The Black Hole

As we zoom into the very core of the Galactic Center, our field of view shrinks to a mere 5 arcseconds (one thousandth of a degree) in size. At radio wavelengths, the most prominent feature of this tiny region is the point-like radio source called Sagittarius A* (pronounced "Sag A star"). Studies of the radio properties of Sgr A* reveal that it is a physically compact object approximately one Astronomical Unit (1 AU=1.5X10^8 km) in size, many times smaller than our solar system. However, as seen below, at near-infrared wavelengths, there is no clear sign of a single prominent source of emission like that seen in the radio. Therefore, the nature of the source of the radio emission remained a mystery for some time.

2.2 micron AO image of the central cluster of stars orbiting the supermassive black hole

In 1974, Sir Martin Rees proposed the idea that supermassive black holes could exist within the centers of active galactic nuclei or quasars. In that same year, Balick & Brown made the connection between their radio detection of Sgr A* and other known active galactic nuclei.

However, only in the past 20 years have we collected enough evidence through the observed motions of gas and stars to convince ourselves that something very massive lurks at the center of our galaxy. The first dynamical evidence came from the motions of the ionized gas streamers of the mini-spiral orbiting around Sgr A*. Using the velocities of the gas estimated from the Doppler shift of spectral lines, they were able to estimate that a mass of material six million solar masses must lie within 10 arcseconds of Sgr A*. This did not explicitly prove the existence of a black hole since that amount of matter could be accounted for by a high density of stars within such a large volume.

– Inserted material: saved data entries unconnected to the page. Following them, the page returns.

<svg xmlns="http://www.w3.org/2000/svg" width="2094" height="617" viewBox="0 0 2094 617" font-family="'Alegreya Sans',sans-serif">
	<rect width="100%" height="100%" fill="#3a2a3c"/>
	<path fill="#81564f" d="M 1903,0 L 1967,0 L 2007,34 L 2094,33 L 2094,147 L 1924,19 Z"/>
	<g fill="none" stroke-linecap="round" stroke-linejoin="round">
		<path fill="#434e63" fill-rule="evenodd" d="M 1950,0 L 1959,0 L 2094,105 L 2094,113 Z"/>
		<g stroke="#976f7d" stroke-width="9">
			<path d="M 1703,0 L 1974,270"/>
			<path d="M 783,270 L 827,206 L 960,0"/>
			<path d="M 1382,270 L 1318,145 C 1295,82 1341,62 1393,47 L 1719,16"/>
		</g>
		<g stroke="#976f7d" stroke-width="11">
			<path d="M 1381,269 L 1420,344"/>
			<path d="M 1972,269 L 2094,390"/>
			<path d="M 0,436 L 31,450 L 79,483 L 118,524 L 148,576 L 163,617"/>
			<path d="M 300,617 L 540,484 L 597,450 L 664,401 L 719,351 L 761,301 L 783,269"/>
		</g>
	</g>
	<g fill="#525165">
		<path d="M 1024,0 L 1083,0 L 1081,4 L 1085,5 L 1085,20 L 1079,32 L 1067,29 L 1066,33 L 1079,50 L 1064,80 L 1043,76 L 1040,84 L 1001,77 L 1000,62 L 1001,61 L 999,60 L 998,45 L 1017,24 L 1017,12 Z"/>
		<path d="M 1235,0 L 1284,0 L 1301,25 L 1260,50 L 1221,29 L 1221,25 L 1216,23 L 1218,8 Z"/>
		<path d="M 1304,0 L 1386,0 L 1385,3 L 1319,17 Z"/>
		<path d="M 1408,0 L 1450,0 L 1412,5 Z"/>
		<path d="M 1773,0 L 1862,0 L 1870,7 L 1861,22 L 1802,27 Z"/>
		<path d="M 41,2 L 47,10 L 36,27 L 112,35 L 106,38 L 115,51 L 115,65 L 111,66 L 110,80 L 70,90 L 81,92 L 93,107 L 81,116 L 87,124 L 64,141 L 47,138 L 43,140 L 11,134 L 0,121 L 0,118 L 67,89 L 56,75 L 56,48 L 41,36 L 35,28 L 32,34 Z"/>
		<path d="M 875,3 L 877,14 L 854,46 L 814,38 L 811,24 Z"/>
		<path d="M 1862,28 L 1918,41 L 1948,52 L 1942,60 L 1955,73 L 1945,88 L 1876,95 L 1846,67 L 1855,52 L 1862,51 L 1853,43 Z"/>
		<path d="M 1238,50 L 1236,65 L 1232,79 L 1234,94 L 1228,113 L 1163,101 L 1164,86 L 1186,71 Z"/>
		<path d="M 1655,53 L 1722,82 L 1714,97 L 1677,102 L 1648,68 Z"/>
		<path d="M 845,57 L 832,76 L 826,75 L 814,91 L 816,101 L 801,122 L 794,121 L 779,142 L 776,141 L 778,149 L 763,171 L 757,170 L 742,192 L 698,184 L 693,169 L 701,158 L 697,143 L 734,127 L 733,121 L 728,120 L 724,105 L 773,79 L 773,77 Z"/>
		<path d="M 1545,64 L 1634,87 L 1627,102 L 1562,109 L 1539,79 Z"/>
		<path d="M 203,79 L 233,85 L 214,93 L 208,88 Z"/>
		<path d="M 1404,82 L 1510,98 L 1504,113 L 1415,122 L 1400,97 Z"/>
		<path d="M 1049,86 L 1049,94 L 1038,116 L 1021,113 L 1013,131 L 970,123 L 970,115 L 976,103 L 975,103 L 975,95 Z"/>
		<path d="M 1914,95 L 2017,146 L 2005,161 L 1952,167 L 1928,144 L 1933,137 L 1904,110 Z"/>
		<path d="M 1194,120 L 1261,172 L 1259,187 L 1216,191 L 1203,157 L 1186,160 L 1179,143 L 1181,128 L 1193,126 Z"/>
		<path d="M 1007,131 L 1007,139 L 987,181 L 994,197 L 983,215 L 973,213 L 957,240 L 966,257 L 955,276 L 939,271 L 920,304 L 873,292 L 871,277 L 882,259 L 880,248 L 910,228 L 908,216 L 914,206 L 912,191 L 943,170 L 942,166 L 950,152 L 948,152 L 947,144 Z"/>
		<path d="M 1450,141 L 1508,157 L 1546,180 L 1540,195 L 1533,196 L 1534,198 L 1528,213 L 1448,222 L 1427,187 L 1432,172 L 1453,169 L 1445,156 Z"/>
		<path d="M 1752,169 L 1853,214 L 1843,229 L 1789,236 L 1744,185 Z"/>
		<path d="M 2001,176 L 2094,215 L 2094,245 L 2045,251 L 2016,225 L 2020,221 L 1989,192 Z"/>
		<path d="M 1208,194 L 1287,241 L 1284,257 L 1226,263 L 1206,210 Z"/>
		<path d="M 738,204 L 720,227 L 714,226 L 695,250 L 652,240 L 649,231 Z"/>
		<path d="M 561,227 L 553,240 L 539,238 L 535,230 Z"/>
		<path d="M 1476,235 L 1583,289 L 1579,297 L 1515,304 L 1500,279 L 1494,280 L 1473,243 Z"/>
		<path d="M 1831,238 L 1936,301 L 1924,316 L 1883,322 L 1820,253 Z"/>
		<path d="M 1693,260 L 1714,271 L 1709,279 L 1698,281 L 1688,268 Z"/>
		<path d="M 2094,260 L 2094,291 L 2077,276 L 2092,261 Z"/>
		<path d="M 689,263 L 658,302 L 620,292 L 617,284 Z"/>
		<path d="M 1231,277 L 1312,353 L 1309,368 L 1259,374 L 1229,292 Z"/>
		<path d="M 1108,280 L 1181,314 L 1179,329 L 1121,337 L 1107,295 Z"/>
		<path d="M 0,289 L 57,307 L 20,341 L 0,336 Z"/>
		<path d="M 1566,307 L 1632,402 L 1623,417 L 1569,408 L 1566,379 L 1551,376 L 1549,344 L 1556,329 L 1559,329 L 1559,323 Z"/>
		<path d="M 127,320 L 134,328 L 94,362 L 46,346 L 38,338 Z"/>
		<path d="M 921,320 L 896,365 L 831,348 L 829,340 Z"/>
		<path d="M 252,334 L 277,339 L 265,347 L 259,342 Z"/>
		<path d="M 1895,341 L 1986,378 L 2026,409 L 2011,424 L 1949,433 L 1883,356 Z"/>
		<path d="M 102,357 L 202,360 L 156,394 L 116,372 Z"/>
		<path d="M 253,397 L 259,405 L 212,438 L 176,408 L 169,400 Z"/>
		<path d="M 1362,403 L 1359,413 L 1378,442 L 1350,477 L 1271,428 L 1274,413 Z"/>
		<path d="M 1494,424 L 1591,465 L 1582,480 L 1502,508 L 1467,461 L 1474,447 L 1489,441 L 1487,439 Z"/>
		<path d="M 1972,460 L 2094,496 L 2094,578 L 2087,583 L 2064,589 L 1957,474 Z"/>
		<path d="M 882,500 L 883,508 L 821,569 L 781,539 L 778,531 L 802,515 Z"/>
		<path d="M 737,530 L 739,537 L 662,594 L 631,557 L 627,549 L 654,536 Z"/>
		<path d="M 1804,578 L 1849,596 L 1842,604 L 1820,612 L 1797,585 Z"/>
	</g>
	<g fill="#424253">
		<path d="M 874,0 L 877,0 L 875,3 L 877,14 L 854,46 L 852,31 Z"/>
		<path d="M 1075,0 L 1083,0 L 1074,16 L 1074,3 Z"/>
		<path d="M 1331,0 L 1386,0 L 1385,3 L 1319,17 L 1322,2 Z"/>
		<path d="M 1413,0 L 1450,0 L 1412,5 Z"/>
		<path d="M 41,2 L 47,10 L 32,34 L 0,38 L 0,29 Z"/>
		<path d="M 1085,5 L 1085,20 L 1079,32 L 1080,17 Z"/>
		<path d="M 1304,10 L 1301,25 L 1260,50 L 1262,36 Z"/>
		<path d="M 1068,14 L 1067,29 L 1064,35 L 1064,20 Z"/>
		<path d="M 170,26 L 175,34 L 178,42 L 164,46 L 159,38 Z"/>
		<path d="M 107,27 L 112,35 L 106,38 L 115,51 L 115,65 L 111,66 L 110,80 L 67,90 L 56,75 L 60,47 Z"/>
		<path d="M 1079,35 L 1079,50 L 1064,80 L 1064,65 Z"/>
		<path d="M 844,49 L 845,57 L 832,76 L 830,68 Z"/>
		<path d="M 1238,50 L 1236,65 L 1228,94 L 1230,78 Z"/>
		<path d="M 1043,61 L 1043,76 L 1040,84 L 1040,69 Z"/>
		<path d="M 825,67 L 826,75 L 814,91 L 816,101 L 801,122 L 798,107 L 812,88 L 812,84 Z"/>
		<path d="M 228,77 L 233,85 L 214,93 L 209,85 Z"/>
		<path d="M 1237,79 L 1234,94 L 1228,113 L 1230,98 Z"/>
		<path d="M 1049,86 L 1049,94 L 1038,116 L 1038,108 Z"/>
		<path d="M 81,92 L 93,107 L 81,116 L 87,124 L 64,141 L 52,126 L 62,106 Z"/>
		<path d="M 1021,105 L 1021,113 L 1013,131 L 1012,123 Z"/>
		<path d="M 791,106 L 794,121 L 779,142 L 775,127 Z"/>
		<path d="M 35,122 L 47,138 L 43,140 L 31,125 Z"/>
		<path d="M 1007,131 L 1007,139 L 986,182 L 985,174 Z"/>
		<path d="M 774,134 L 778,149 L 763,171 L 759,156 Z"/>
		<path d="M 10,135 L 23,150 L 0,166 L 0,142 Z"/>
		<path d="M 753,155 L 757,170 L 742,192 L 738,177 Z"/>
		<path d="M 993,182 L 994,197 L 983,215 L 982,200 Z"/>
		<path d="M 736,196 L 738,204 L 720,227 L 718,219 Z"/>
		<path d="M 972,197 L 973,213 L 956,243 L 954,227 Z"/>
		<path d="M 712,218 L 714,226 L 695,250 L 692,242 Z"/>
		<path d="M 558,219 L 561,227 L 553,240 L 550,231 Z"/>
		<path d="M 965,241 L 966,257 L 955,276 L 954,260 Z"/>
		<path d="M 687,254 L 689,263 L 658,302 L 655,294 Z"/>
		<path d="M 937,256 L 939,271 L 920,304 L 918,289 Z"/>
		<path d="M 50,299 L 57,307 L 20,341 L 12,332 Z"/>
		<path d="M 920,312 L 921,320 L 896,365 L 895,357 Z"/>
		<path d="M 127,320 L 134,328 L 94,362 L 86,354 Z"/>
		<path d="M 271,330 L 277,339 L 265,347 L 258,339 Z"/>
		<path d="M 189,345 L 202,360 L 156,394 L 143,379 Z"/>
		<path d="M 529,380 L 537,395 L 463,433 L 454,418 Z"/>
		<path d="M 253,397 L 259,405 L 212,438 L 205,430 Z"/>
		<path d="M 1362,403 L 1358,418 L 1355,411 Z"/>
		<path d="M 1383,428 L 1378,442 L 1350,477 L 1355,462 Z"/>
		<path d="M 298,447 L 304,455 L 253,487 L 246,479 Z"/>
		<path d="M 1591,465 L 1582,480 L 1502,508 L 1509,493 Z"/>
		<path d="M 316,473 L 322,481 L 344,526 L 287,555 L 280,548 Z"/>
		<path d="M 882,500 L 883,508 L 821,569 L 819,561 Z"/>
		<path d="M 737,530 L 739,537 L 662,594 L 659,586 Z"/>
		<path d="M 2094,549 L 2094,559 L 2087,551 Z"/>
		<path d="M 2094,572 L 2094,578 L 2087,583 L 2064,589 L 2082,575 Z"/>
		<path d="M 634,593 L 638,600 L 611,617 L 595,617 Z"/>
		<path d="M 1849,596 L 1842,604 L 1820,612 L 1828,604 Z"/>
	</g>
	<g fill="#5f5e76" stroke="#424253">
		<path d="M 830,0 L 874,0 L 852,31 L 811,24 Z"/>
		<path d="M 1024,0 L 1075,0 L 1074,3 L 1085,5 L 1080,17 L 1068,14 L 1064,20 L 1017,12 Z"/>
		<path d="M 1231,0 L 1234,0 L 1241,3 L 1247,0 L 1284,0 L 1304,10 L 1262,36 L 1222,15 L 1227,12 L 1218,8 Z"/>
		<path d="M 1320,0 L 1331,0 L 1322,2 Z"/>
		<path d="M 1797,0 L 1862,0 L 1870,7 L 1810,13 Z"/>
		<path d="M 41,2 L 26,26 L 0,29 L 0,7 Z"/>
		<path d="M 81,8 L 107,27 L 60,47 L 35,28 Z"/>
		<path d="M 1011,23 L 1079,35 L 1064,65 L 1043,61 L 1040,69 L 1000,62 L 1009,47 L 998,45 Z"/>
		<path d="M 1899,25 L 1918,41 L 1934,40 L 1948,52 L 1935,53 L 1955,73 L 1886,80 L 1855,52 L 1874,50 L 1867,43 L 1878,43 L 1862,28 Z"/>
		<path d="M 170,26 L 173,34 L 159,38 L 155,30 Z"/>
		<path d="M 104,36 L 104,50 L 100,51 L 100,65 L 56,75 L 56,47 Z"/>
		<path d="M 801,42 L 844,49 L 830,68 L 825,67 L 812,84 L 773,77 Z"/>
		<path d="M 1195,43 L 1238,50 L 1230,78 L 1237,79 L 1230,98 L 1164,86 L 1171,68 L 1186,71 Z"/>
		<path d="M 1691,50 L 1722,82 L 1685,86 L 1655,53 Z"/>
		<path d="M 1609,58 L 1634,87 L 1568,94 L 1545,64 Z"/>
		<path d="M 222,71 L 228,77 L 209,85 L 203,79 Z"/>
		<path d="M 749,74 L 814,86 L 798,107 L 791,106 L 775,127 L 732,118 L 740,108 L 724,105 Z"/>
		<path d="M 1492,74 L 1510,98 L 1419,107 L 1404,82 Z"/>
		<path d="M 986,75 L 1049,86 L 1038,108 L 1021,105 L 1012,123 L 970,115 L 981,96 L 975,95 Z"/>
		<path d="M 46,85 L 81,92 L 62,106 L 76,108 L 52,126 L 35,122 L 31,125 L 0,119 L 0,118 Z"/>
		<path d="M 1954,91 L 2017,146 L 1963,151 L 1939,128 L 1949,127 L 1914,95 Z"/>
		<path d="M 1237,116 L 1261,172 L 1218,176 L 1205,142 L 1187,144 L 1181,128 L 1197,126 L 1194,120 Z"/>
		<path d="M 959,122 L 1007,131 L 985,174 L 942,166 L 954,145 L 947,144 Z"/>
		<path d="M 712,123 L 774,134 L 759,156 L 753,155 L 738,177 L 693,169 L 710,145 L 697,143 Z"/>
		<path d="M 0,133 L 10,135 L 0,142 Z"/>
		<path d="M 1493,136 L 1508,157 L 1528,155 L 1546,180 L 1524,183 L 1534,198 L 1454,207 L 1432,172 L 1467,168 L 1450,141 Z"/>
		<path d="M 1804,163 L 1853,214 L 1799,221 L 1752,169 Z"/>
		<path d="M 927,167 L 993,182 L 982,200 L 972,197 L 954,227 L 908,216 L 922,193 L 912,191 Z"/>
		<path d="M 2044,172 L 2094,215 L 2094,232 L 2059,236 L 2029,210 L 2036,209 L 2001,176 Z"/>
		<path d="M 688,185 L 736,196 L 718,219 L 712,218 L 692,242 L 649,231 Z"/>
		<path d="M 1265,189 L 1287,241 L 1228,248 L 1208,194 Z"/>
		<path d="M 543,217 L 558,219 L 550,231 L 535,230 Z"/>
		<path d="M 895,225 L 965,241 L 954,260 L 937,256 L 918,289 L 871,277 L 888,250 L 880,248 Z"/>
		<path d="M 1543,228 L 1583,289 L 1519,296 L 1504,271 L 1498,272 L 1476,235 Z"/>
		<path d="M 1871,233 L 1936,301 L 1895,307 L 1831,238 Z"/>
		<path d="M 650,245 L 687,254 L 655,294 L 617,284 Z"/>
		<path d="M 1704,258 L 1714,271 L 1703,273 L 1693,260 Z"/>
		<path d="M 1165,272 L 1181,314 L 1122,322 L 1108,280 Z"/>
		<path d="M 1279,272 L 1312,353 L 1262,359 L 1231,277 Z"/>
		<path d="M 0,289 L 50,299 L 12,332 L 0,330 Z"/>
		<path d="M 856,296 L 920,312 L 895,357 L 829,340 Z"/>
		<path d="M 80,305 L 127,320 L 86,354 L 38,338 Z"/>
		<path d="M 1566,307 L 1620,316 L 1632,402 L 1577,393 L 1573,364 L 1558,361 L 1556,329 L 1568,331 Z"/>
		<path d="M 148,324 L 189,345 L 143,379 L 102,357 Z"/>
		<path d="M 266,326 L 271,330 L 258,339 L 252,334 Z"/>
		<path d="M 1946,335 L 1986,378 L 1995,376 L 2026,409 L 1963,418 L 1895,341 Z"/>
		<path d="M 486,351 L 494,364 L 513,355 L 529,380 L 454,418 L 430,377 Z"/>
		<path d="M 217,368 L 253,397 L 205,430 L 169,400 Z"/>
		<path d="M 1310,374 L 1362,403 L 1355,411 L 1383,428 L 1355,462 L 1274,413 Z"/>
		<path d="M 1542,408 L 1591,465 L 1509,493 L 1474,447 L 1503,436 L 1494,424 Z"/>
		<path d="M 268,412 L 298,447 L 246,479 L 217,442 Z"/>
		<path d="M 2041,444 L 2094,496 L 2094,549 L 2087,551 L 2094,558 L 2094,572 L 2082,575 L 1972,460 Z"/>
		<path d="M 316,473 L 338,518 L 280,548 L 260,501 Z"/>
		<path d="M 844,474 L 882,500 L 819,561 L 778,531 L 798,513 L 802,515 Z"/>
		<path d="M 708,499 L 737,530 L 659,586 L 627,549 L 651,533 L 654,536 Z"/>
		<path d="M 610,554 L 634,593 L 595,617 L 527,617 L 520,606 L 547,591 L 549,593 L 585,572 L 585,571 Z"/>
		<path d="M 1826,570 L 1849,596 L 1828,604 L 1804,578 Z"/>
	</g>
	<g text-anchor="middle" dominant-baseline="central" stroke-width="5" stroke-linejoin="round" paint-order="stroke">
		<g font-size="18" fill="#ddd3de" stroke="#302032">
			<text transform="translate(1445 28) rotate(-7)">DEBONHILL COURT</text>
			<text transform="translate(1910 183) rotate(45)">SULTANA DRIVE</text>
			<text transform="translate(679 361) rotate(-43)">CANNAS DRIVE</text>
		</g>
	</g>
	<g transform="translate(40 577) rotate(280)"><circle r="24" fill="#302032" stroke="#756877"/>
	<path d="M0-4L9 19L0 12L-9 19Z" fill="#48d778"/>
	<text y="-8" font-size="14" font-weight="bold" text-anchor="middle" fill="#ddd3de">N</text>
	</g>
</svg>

In the past eight years, recent high resolution near-infrared studies have observed a compact cluster of stars surrounding the radio position of Sgr A*. These stars have very large proper motions considering thier 8 kpc (24 million light years) distance from the Earth. The two main groups devoted to tracking these stars include Andrea Ghez and others at UCLA who have been using the 10-m Keck telescope on Mauna Kea, Hawaii and Genzel & Eckart who use the 3.5-m NTT telescope in La Silla, Chile. Both groups take advantage of the high spatial resolution and sensitivity of these large telescopes to track the positions of the stars within the cluster using near-infrared images collected once or twice a year.

Despite Keck's large diameter, air turbulence in the Earth's atmosphere blurs the image and therefore greatly reduces its detail and ability to distinguish between the stars in the tightly packed cluster. There are two ways to get around this problem: speckle interferometry and adaptive optics. Speckle interferometry involves collecting stacks of images with very short exposure times which effectively freezes the atmosphere resulting in a pattern of diffraction limited speckles. Then, in post processing, the high resolution information is recovered by shifting and adding onto the brightest speckle within the speckle pattern to produce a PSF with a diffraction limited core and seeing halo. Adaptive Optics (AO) uses a deformable mirror which mimics the shape of the incoming lightwave and corrects for the atmospheric turbulence before the data is recorded.

In both cases, very accurate stellar positions can be estimated in order to kept track of the motions of the stars in the compact central cluster which are zipping around Sgr A* at speeds up to 1400 km/s (3,000,000 mph)! Using Kepler's laws of motion, we use the orbital velocities and positions of the bright stars to estimate the mass that must be contained within their orbits. The resulting enclosed mass of 2.6X10^6 times the mass of the sun, combined with the minute size of Sgr A* constraint provided by the radio emission, suggests that the stars must be swiftly circling around a supermassive black hole. In fact, the large number of observations of the stars orbiting the black hole has allowed us to provide the first even detection of the accelerations of the stars in the central cluster.

Now that we believe there is a supermassive black hole at the center of our galaxy, we can attempt to understand its other mysterious properties including a lack of high energy emission like that seen in other active galactic nuclei. The emission properties of Sgr A* have long been a subject for discussion among many theorists who attempt to use a variety of different physical phenomena to model its spectrum from the X-ray to the radio.

Recent observations of a sample of nearby galaxies reveal that such supermassive black holes are not unique to the Milky Way. The formation of such a large black hole and how it affects the evolution of its host galaxy are not well understood, nor is the connection between the black hole in the Milky Way and those believed to exist in the cores of AGN's, which emit a huge amount of radiation from their nuclei at many different wavelengths. However, in the case of Sgr A*, there is a mysterious absence of the high energy emission (X-ray and ultra-violet radiation for example) often observed from AGN's. To further investigate how the brightness of Sgr A* changes with wavelength, Ghez and Morris are currently trying to measure the luminosity of Sgr A* in the near and mid-infrared. Their result will have implications for the type of physical processes occurring in and around the black hole.